INPUT MATERIAL →
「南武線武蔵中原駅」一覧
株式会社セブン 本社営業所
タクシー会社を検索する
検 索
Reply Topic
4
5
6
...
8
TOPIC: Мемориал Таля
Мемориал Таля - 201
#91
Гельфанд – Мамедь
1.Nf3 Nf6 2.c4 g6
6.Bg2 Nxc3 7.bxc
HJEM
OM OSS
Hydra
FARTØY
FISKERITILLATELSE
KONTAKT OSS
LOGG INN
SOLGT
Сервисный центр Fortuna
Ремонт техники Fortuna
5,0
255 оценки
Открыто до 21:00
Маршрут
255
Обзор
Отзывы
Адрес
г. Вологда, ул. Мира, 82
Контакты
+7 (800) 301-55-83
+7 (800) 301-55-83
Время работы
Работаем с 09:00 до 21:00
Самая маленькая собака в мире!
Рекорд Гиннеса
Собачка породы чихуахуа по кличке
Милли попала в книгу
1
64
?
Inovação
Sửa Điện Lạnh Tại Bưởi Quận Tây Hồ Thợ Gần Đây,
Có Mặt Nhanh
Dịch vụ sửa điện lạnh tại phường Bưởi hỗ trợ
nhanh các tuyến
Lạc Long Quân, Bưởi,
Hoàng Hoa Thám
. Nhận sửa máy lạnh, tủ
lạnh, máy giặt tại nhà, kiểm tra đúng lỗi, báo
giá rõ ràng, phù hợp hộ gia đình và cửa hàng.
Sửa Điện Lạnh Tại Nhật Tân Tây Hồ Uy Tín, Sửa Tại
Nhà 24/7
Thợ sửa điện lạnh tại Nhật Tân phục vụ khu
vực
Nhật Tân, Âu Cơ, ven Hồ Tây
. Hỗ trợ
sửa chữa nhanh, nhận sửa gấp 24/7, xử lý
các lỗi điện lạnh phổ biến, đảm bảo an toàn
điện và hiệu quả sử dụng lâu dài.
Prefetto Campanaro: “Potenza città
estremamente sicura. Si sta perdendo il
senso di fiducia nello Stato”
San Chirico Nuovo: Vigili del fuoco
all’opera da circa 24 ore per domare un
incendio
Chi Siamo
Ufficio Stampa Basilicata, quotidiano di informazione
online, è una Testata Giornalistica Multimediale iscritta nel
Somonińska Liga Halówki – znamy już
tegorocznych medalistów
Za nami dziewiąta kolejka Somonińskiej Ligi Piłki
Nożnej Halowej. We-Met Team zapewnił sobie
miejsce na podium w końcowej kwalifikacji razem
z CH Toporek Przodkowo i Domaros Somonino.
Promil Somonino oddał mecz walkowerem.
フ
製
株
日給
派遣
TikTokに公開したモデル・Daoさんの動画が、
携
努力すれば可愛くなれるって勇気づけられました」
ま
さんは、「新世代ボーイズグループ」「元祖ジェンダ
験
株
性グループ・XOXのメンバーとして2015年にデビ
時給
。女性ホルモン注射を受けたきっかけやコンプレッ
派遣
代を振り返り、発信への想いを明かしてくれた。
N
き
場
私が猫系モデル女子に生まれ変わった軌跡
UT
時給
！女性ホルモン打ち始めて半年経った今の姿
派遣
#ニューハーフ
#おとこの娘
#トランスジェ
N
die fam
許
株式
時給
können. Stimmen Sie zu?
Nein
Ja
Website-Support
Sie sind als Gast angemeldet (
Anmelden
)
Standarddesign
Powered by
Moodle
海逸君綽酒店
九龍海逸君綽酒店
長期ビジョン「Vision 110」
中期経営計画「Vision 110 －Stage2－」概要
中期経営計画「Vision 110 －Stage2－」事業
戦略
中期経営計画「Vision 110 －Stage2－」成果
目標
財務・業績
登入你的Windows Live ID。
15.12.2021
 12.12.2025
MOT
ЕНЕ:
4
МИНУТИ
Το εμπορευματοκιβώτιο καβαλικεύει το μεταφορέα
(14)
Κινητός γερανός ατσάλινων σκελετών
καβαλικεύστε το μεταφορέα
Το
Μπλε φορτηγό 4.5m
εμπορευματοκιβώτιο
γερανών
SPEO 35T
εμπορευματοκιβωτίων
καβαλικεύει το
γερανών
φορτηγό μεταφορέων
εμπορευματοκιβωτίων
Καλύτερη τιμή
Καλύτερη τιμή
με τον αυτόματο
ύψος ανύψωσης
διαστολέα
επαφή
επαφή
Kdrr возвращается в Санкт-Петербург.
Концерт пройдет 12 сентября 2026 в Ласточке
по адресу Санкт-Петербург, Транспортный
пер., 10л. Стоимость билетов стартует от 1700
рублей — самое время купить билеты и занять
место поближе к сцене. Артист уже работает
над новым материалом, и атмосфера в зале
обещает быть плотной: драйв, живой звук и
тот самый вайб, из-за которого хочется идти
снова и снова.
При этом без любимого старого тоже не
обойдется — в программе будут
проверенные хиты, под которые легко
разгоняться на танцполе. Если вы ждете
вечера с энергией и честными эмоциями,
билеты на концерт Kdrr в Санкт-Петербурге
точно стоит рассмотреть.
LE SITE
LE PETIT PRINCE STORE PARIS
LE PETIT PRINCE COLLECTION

ASSIGNMENT → Quote the material above line by line, keeping every line in its original order and wording.

WRITTEN REPLY →
「南武線武蔵中原駅」一覧
株式会社セブン 本社営業所
タクシー会社を検索する
検 索
Reply Topic
4
5
6
...
8
TOPIC: Мемориал Таля
Мемориал Таля - 201
#91
Гельфанд – Мамедь
1.Nf3 Nf6 2.c4 g6
6.Bg2 Nxc3 7.bxc
HJEM
OM OSS
Hydra
FARTØY
FISKERITILLATELSE
KONTAKT OSS
LOGG INN
SOLGT
Сервисный центр Fortuna
Ремонт техники Fortuna
5,0
255 оценки
Открыто до 21:00
Маршрут
255
Обзор
Отзывы
Адрес
г. Вологда, ул. Мира, 82
Контакты
+7 (800) 301-55-83
+7 (800) 301-55-83
Время работы
Работаем с 09:00 до 21:00
Самая маленькая собака в мире!
Рекорд Гиннеса
Собачка породы чихуахуа по кличке
Милли попала в книгу
1
64
?
Inovação
Sửa Điện Lạnh Tại Bưởi Quận Tây Hồ Thợ Gần Đây,
Có Mặt Nhanh
Dịch vụ sửa điện lạnh tại phường Bưởi hỗ trợ
nhanh các tuyến
Lạc Long Quân, Bưởi,
Hoàng Hoa Thám
. Nhận sửa máy lạnh, tủ
lạnh, máy giặt tại nhà, kiểm tra đúng lỗi, báo
giá rõ ràng, phù hợp hộ gia đình và cửa hàng.
Sửa Điện Lạnh Tại Nhật Tân Tây Hồ Uy Tín, Sửa Tại
Nhà 24/7
Thợ sửa điện lạnh tại Nhật Tân phục vụ khu
vực
Nhật Tân, Âu Cơ, ven Hồ Tây
. Hỗ trợ
sửa chữa nhanh, nhận sửa gấp 24/7, xử lý
các lỗi điện lạnh phổ biến, đảm bảo an toàn
điện và hiệu quả sử dụng lâu dài.
Prefetto Campanaro: “Potenza città
estremamente sicura. Si sta perdendo il
senso di fiducia nello Stato”
San Chirico Nuovo: Vigili del fuoco
all’opera da circa 24 ore per domare un
incendio
Chi Siamo
Ufficio Stampa Basilicata, quotidiano di informazione
online, è una Testata Giornalistica Multimediale iscritta nel
Somonińska Liga Halówki – znamy już
tegorocznych medalistów
Za nami dziewiąta kolejka Somonińskiej Ligi Piłki
Nożnej Halowej. We-Met Team zapewnił sobie
miejsce na podium w końcowej kwalifikacji razem
z CH Toporek Przodkowo i Domaros Somonino.
Promil Somonino oddał mecz walkowerem.
フ
製
株
日給
派遣
TikTokに公開したモデル・Daoさんの動画が、
携
努力すれば可愛くなれるって勇気づけられました」
ま
さんは、「新世代ボーイズグループ」「元祖ジェンダ
験
株
性グループ・XOXのメンバーとして2015年にデビ
時給
。女性ホルモン注射を受けたきっかけやコンプレッ
派遣
代を振り返り、発信への想いを明かしてくれた。
N
き
場
私が猫系モデル女子に生まれ変わった軌跡
UT
時給
！女性ホルモン打ち始めて半年経った今の姿
派遣
#ニューハーフ
#おとこの娘
#トランスジェ
N
die fam
許
株式
時給
können. Stimmen Sie zu?
Nein
Ja
Website-Support
Sie sind als Gast angemeldet (
Anmelden
)
Standarddesign
Powered by
Moodle
海逸君綽酒店
九龍海逸君綽酒店
長期ビジョン「Vision 110」
中期経営計画「Vision 110 －Stage2－」概要
中期経営計画「Vision 110 －Stage2－」事業
戦略
中期経営計画「Vision 110 －Stage2－」成果
目標
財務・業績
登入你的Windows Live ID。
15.12.2021
 12.12.2025
MOT
ЕНЕ:
4
МИНУТИ
Το εμπορευματοκιβώτιο καβαλικεύει το μεταφορέα
(14)
Κινητός γερανός ατσάλινων σκελετών
καβαλικεύστε το μεταφορέα
Το
Μπλε φορτηγό 4.5m
εμπορευματοκιβώτιο
γερανών
SPEO 35T
εμπορευματοκιβωτίων
καβαλικεύει το
γερανών
φορτηγό μεταφορέων
εμπορευματοκιβωτίων
Καλύτερη τιμή
Καλύτερη τιμή
με τον αυτόματο
ύψος ανύψωσης
διαστολέα
επαφή
επαφή
Kdrr возвращается в Санкт-Петербург.
Концерт пройдет 12 сентября 2026 в Ласточке
по адресу Санкт-Петербург, Транспортный
пер., 10л. Стоимость билетов стартует от 1700
рублей — самое время купить билеты и занять
место поближе к сцене. Артист уже работает
над новым материалом, и атмосфера в зале
обещает быть плотной: драйв, живой звук и
тот самый вайб, из-за которого хочется идти
снова и снова.
При этом без любимого старого тоже не
обойдется — в программе будут
проверенные хиты, под которые легко
разгоняться на танцполе. Если вы ждете
вечера с энергией и честными эмоциями,
билеты на концерт Kdrr в Санкт-Петербурге
точно стоит рассмотреть.
LE SITE
LE PETIT PRINCE STORE PARIS
LE PETIT PRINCE COLLECTION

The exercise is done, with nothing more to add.